=== Begin Enclosure ===

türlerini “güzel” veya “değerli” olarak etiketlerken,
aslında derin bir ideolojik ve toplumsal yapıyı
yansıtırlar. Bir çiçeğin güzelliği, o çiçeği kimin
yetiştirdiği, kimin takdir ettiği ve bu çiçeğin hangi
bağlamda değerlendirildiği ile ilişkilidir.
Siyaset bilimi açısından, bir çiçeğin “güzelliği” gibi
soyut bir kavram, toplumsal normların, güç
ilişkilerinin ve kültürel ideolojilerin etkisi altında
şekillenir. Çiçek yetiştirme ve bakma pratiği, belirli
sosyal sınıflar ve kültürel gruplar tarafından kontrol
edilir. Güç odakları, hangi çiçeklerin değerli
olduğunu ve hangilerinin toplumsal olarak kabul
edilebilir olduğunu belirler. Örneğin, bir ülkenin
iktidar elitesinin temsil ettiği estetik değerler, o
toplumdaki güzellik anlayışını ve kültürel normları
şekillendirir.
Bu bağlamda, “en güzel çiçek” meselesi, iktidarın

=== End Enclosure ===
=== Begin Enclosure ===

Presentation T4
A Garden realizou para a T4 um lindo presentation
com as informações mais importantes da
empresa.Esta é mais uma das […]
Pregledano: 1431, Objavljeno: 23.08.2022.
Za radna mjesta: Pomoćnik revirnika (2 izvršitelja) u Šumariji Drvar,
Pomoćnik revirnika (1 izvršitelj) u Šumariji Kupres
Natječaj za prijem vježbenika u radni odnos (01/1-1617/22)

=== End Enclosure ===

JOB ITEM
How many lines above contain the word "toplumsal", with case counting? Give only the number.

WRITTEN SOLUTION
3